Prime Minister Benjamin Netanyahu presented the plan as a security necessity, echoing calls for zero-emission cars in the U.S. from energy advocates.
"I view this as a national goal of the highest importance because the addiction to oil has led to the Western world being dependent on the oil-producing countries and harms the standing and security of the state of Israel," he said.
Israel's green innovation dates back decades.
The country is the birthplace of drip irrigation, a technology that promotes agriculture in arid areas. Israel recycles about three quarters of its waste water for agriculture, and for decades the roofs of its homes have been fitted with solar panels that provide hot water.
Eugene Kandel, a U.S.-educated economist who spearheads the government's efforts, said the clean-tech drive has the same motivation as the earlier breakthroughs.
"In both cases it's a matter of necessity being the mother of inventions," said Kandel, who heads Israel's National Economic Council.

▶ Questions
1. Translate this sentence from the passage on Israel's clean tech into Spanish: "Israel's green innovation dates back decades."
2. Reproduce the passage on Israel's clean tech word for word, starting at "Prime Minister Benjamin" and ending at "dates back decades.".
Work only from the passage on Israel's clean tech.

Stored data
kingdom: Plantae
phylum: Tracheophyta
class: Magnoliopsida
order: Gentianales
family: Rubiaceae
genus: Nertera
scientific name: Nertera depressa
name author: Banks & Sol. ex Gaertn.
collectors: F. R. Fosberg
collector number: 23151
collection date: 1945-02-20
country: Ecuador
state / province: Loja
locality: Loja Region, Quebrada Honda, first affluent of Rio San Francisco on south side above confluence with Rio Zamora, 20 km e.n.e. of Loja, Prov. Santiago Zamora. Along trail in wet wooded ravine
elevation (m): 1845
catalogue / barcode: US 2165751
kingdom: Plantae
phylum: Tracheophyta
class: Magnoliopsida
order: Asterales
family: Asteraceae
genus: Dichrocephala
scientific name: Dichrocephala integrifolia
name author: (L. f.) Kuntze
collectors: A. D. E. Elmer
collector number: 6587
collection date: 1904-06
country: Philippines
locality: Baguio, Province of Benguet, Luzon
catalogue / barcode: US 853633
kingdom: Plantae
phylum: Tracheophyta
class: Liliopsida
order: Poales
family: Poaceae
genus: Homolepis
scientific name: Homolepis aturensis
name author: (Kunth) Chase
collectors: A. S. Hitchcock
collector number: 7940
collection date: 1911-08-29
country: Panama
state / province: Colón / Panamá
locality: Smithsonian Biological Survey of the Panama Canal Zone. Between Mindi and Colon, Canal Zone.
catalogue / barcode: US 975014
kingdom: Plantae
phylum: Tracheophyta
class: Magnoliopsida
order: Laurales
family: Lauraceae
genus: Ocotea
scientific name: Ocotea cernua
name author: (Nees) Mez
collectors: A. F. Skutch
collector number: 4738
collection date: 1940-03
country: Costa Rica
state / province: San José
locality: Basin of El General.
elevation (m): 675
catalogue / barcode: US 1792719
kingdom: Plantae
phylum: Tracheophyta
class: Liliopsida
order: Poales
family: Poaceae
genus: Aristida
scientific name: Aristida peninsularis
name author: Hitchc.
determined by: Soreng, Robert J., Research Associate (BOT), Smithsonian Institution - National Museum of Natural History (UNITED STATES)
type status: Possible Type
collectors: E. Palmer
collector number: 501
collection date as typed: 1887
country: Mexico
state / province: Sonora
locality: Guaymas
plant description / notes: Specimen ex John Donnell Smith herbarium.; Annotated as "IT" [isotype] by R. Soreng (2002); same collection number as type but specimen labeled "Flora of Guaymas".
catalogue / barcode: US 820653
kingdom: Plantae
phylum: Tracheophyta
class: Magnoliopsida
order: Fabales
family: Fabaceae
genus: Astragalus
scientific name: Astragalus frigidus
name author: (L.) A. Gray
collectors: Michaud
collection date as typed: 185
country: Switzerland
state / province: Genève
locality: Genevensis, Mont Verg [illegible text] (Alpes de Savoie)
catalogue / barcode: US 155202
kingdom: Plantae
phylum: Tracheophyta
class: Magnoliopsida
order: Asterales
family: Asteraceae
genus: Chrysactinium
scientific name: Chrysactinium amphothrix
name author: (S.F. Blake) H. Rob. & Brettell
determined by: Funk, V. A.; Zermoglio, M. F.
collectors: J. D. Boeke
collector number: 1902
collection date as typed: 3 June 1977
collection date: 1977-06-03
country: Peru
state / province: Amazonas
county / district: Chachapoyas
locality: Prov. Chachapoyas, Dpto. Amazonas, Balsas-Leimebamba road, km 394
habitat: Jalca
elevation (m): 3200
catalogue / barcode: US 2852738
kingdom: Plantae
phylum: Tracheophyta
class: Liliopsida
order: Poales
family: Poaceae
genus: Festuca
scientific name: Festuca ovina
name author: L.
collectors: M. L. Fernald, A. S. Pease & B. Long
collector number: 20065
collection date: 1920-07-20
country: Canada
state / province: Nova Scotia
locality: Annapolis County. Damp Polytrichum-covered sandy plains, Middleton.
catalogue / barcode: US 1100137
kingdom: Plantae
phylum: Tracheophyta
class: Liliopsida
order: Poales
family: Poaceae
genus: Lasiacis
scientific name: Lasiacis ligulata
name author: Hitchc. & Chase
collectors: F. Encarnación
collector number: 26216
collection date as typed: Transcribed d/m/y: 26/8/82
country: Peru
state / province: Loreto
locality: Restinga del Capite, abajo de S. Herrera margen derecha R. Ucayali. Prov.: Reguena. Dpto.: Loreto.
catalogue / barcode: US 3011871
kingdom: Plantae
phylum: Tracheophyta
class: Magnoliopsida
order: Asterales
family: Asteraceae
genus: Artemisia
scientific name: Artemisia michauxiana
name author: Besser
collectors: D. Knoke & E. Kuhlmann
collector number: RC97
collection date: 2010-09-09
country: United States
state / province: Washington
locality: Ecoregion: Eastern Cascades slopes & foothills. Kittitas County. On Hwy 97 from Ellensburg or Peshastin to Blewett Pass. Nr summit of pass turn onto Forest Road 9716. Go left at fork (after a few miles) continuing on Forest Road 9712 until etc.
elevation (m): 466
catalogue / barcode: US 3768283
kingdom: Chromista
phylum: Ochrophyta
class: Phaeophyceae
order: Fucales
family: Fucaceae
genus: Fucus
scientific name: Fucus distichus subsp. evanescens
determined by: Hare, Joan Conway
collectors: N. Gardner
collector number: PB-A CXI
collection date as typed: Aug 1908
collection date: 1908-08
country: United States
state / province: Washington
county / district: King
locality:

▶ Responses
1. La innovación ecológica de Israel se remonta a varias décadas atrás.

2.
Prime Minister Benjamin Netanyahu presented the plan as a security necessity, echoing calls for zero-emission cars in the U.S. from energy advocates.
"I view this as a national goal of the highest importance because the addiction to oil has led to the Western world being dependent on the oil-producing countries and harms the standing and security of the state of Israel," he said.
Israel's green innovation dates back decades.